**Texte fourni**
Les tentations de Jésus : la deuxième tentation - "Jésus de Nazareth" de Benoît XVI (extrait du tome I)

Venons-en maintenant à la deuxième tentation de Jésus, dont la signification exemplaire est à beaucoup d'égards la plus difficile à comprendre. La tentation est à comprendre comme une sorte de vision, dans laquelle est résumée une réalité, une menace particulière pour l'homme et pour la mission de Jésus.

 

D'emblée un point nous intrigue. Pour attirer Jésus dans son piège, le diable cite l'Écriture Sainte : le Psaume 91 ; qui évoque la protection que Dieu accorde à l'homme fidèle : "II donne mission à ses anges de te garder sur tous tes chemins. Ils te porteront sur leurs mains pour que ton pied ne heurte les pierres" (v. 11-12). Ces paroles prennent une importance plus grande du fait qu'elles ont été prononcées dans la ville sainte, dans le lieu saint. En effet, le psaume cité est lié au Temple ; celui qui le récite attend une protection dans le Temple, car la maison de Dieu doit être un lieu particulier de protection divine. En quel autre lieu l'homme qui croit en Dieu devrait-il se savoir plus à l'abri que dans l'enceinte sacrée ? Le diable se révèle un connaisseur de l'Écriture, il est capable de citer le psaume avec précision. Tout le dialogue de la deuxième tentation se présente comme un débat entre deux experts en Écriture Sainte : le diable y fait figure de théologien, ainsi que nous le fait remarquer Joachim Gnilka.

 

 Vladimir Soloviev a repris ce thème dans son Court récit sur l'Antéchrist : l'Antéchrist est fait docteur honoris causa en théologie de l'université de Tübingen ; c'est un grand expert de la Bible. Ainsi, Soloviev a voulu exprimer, de façon radicale, son scepticisme envers un certain type d'exégèse érudite de son temps. Il ne s'agit pas d'un refus de l'interprétation scientifique de la Bible en tant que telle, mais d'un avertissement particulièrement nécessaire et salutaire face à ses errances possibles. L'interprétation de la Bible peut effectivement devenir un instrument de l'Antéchrist. Ce n'est pas seulement Soloviev qui le dit, c'est ce qu'affirme implicitement le récit même des tentations. Les pires livres qui détruisent la figure de Jésus, qui démolissent la foi, ont été écrits avec de prétendus résultats de l'exégèse.

**Explorer le texte**
A. Restituez mot pour mot le passage de l'extrait sur la deuxième tentation de Jésus qui commence par les mots contenant « Vladimir Soloviev a » et se termine par « résultats de l'exégèse. ».
B. D'après l'extrait sur la deuxième tentation de Jésus, les affirmations suivantes sont-elles justes ? Répondez par oui ou par non et citez les mots du texte qui le montrent. (i) Pour piéger Jésus, le diable cite le Psaume 91. (ii) Soloviev rejette l'interprétation scientifique de la Bible en tant que telle. (iii) Dans le récit de Soloviev, l'Antéchrist reçoit un doctorat honoris causa en théologie de l'université de Tübingen.
C. Écrivez la suite de l'extrait sur la deuxième tentation de Jésus, à partir de sa dernière phrase.

**Extraits de données**
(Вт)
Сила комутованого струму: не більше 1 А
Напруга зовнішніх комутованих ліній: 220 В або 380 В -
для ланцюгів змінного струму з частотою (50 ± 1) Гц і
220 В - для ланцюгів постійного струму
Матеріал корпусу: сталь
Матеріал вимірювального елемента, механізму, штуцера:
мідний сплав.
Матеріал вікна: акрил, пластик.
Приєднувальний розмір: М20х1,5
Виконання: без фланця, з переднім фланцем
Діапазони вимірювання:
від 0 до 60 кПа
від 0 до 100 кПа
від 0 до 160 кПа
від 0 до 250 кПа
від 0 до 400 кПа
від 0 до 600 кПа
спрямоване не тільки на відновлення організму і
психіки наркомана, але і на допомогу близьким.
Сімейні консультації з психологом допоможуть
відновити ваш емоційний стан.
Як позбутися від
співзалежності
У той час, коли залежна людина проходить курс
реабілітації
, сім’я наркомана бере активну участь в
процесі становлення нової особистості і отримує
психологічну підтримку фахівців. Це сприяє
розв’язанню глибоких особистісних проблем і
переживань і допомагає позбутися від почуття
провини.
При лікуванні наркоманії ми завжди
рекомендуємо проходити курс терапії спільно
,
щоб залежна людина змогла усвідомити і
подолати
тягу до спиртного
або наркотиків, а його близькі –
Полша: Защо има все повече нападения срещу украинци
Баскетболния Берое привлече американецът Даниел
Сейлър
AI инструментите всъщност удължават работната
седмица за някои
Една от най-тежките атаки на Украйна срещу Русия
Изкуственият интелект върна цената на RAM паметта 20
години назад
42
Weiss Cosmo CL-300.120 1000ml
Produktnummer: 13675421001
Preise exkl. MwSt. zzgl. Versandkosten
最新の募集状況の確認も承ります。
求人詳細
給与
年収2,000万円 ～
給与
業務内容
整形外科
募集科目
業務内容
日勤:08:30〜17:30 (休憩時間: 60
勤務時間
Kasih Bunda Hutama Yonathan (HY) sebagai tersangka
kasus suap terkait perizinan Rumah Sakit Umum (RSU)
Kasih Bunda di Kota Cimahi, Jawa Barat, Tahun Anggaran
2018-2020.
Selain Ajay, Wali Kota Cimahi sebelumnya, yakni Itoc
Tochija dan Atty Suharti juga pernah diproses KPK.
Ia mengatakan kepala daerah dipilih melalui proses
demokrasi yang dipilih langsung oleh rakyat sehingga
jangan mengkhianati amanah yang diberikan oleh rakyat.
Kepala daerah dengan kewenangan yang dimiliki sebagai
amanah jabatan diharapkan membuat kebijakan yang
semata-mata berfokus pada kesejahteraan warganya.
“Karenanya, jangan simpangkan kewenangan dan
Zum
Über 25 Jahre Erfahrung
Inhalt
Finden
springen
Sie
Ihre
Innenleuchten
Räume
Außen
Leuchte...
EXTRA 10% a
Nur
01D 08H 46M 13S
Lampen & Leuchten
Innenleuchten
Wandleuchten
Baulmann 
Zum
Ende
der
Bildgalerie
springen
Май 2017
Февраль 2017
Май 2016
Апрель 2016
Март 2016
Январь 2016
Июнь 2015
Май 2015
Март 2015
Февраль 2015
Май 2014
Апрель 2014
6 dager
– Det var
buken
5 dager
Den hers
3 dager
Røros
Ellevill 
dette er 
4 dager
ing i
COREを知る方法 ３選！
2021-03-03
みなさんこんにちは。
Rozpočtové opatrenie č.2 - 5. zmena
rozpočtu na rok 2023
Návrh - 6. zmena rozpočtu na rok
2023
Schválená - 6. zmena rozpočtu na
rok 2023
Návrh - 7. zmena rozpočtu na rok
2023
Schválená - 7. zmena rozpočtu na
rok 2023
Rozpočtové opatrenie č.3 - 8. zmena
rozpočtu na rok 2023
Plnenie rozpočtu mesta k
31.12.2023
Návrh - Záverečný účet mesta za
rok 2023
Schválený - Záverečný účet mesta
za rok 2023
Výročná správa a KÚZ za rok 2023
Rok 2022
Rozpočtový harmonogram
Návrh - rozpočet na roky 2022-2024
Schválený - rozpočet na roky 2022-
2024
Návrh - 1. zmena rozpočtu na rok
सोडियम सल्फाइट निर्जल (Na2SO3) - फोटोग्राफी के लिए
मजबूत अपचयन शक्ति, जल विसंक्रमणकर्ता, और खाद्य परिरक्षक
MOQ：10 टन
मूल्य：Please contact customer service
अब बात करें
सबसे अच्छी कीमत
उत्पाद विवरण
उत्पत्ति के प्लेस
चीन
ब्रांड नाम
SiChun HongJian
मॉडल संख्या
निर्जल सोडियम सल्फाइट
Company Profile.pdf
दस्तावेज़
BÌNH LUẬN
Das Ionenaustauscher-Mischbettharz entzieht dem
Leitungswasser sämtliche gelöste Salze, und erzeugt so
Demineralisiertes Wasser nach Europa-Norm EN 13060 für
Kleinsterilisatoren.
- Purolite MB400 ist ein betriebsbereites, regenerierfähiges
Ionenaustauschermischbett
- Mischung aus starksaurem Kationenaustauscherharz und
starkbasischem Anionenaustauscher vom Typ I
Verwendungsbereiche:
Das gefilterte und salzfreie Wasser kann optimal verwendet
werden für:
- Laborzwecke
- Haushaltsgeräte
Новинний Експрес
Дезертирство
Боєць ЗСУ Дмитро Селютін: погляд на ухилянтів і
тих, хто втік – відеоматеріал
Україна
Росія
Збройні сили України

**Réponses aux consignes**
A.
Vladimir Soloviev a repris ce thème dans son Court récit sur l'Antéchrist : l'Antéchrist est fait docteur honoris causa en théologie de l'université de Tübingen ; c'est un grand expert de la Bible. Ainsi, Soloviev a voulu exprimer, de façon radicale, son scepticisme envers un certain type d'exégèse érudite de son temps. Il ne s'agit pas d'un refus de l'interprétation scientifique de la Bible en tant que telle, mais d'un avertissement particulièrement nécessaire et salutaire face à ses errances possibles. L'interprétation de la Bible peut effectivement devenir un instrument de l'Antéchrist. Ce n'est pas seulement Soloviev qui le dit, c'est ce qu'affirme implicitement le récit même des tentations. Les pires livres qui détruisent la figure de Jésus, qui démolissent la foi, ont été écrits avec de prétendus résultats de l'exégèse.

B.
(i) Oui : « le diable cite l'Écriture Sainte : le Psaume 91 ».
(ii) Non : « Il ne s'agit pas d'un refus de l'interprétation scientifique de la Bible en tant que telle ».
(iii) Oui : « l'Antéchrist est fait docteur honoris causa en théologie de l'université de Tübingen ».

C.
 De nos jours, la Bible est assujettie chez beaucoup au critère de la prétendue vision moderne du monde, dont le dogme fondamental est que Dieu ne peut nullement agir dans l'histoire, et que, par conséquent, tout ce qui le concerne est à reléguer dans la sphère du subjectif. Alors la Bible ne parle plus de Dieu, du Dieu vivant, mais c'est nous-mêmes seulement qui parlons et qui déterminons ce que Dieu peut faire et ce que nous voulons ou devons faire. Et l'Antéchrist nous dit alors, se présentant comme un grand érudit, qu'une exégèse qui lit la Bible dans la perspective de la foi au Dieu vivant, lui prêtant attention, relève d'une attitude fondamentaliste ; seule son exégèse, l'exégèse considérée comme authentiquement scientifique, dans laquelle Dieu lui-même ne dit rien et n'a rien à dire, serait à la pointe du progrès.

 

 La dispute théologique entre Jésus et le diable est une dispute qui concerne chaque époque et qui a comme objet l'interprétation correcte de la Bible, dont la question herméneutique fondamentale est la question de l'image de Dieu. La dispute sur l'interprétation est en fin de compte une discussion qui porte sur qui est Dieu. Cette discussion autour de l'image de Dieu, dont il s'agit dans la dispute sur l'interprétation correcte de l'Écriture, trouve son expression concrète dans l'image du Christ : celui qui est resté sans pouvoir terrestre est-il réellement le Fils du Dieu vivant ?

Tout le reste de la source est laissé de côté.